The war is lost and the signposts to retreat are clearly visible. It is not just the disputed death toll, it is not just the sheer terror of daily life, it is not just the sectarian strife, it is not even that the country is not functioning or that the Green Zone is surrounded by a Red Zone.

Nor is it because of images from an orphanage that contradict all the fine words mouthed in Washington's corridors of power. The day before the orphan images became available the United Nations released a damning report about the global refugee situation. Because of Iraq, the number of refigees showed an increase for the first time in five years.

This is where the defeat lies. More than 1,500 flee their homes in Iraq daily. In a country of 26 million, at least two million have sought refugee status outside its borders and another two million within. This is a hemorrhage.

In more ways than one, the lifeblood of Iraq is being drained away. The refugees are not leaving to indulge themselves in the comfort of another country. They are leaving, for the most part, for Syria and Jordan, the first safe havens they can find - but where life is miserable, a notch above unbearable. The Syrians and Jordanians try ro help but their own limited resources are stretched too thin.

The refugees are aware that their lives will be miserable. Even so, fathers and mothers bring their children to these refugee camps rather than endure another day in Baghdad or Fallujah.

Even taking this decision to escape carnage carries the risk of death. They have already gambled with their lives to get the precious assurance of exit - a valid passport. The most dangerous thing to do in the early part of the 21st Century is for a civilian to close their front door behind them in Baghdad.

There are different types of passports, but the most sought-after are the security-encoded "G" series, with digital numbers and watermarks. To acquire the paraphernalia of statehood, without a functioning state, involves queues and queuing, the daily staple of the suicide bomber. Refugees are willing to risk death to get out. The war is lost.

General David Petraeus, the new commander of U.S. forces, spoke of "encouraging signs" in Baghdad. The U.S. troop "surge" has allowed hundreds of families to return to homes abandoned in the face of sectarian attacks, he claimed.

But he was contradicted by the United Nations High Commissioner for Refugees, who said that they have no credible evidence of any family returning to homes from which they were forced to flee and staying there.

And so we have the incredible situation where the Americans have resolutely refused to do a body count of Iraqi deaths, but feel obliged to tell the world that they know of returning refugees because they have counted them.

The Americans, simply put, do not have the manpower to man every intersection. The police are infiltrated, the Iraqi army too. Yet still we are fed the mind-numbing nonsense that things are getting better, that a corner is being turned, that there is light. It is insulting to read it.

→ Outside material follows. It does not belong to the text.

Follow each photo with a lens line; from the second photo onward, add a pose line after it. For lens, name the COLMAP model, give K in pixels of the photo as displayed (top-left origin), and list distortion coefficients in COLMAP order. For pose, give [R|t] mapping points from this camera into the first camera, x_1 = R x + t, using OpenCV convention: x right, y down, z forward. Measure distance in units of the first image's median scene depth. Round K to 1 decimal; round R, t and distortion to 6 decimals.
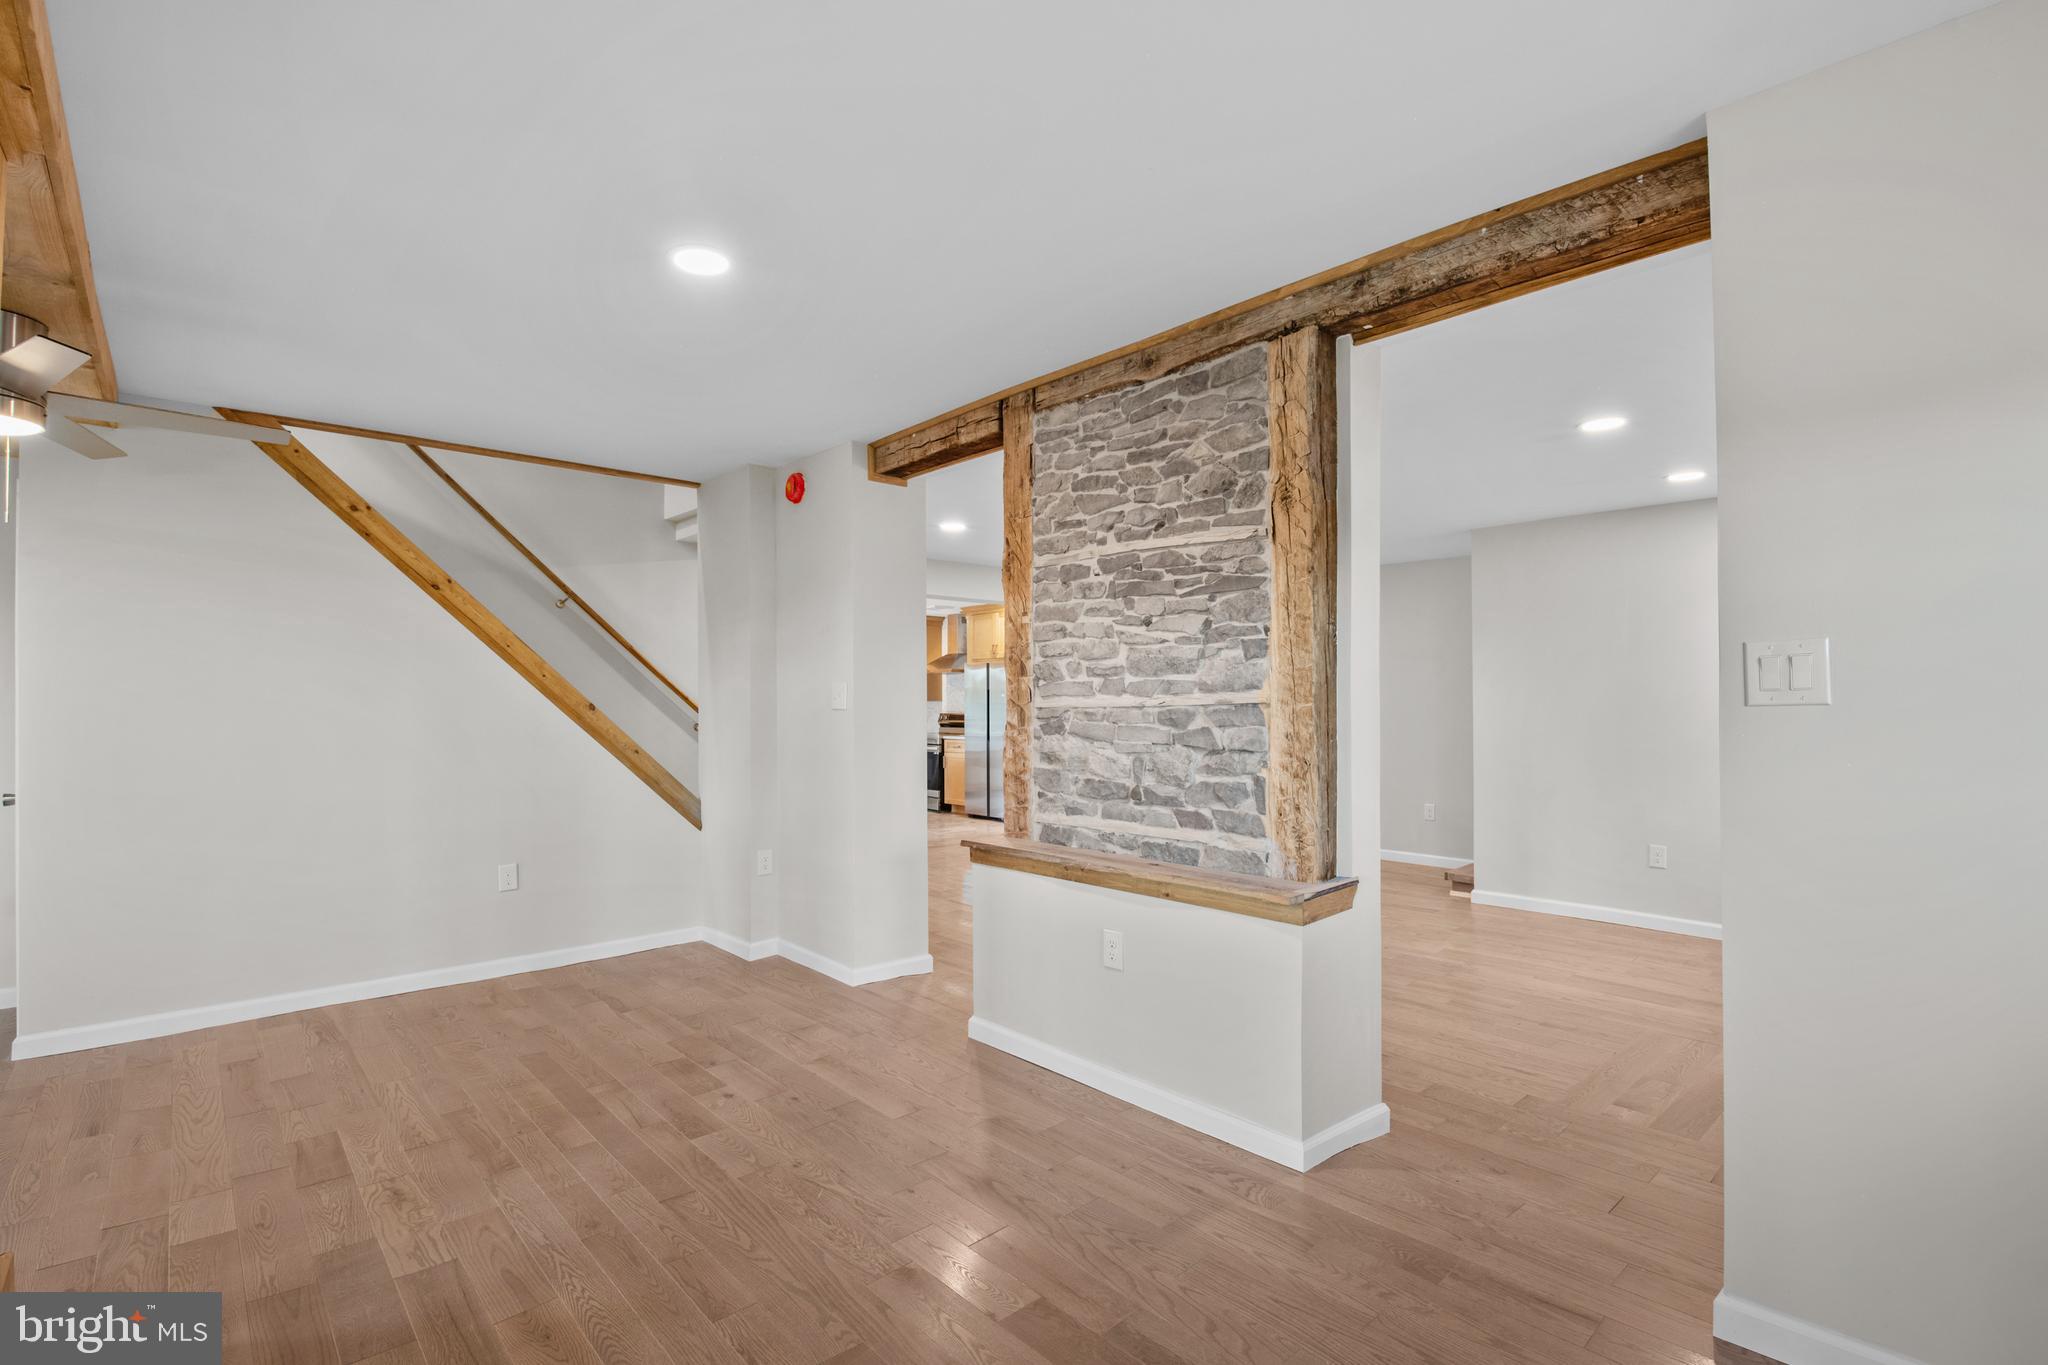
lens RADIAL K [[941.6, 0, 1018.4], [0, 941.6, 696.0], [0, 0, 1]] dist [0.001527, -0.000066]
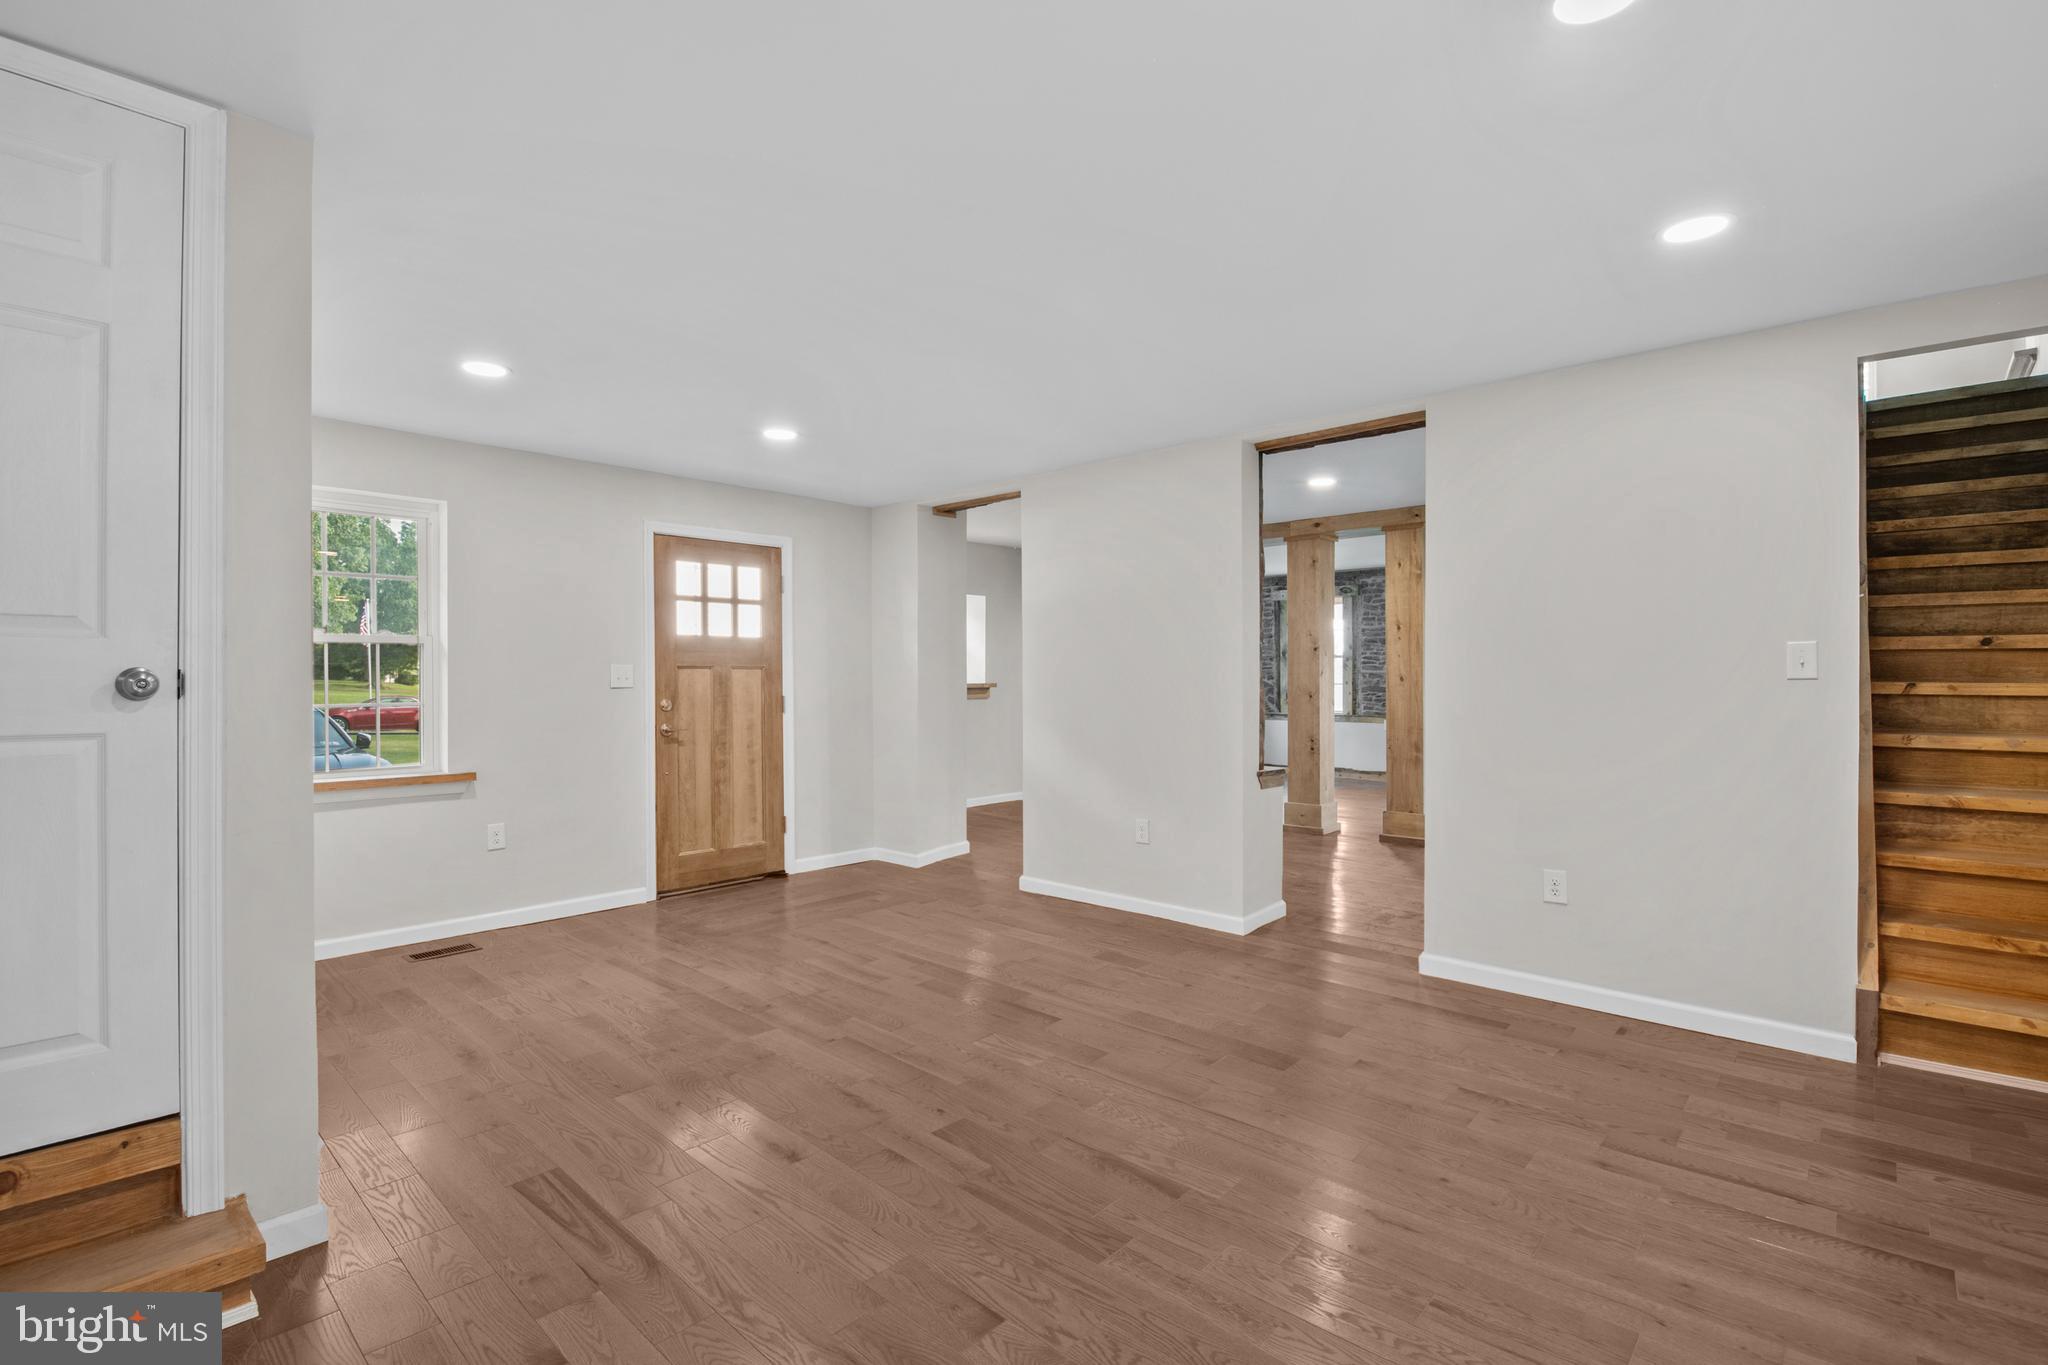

For the 2 million Iraqis in internal and external exile, to return means that they have a degree of confidence not just in the security forces but in their neighbours.

No foreign army can guarantee that. Iraq, or a form of it, will recover but not with an occupying army that is not in power nor with security services that are viewed with a deep degree of suspicion.

The retreat is already being planned; the refugees will continue to escape the consequences of "Shock and Awe." After more than $400 billion has been spent on destroying the lives of millions of people, the UNHCR has only received $35 million of the $60 million it pleads for to ease refugee suffering.

Victory has many fathers, but in the land where the mother of all battles was meant to be fought, we know the end is sight because of a starving orphan tied to a bed.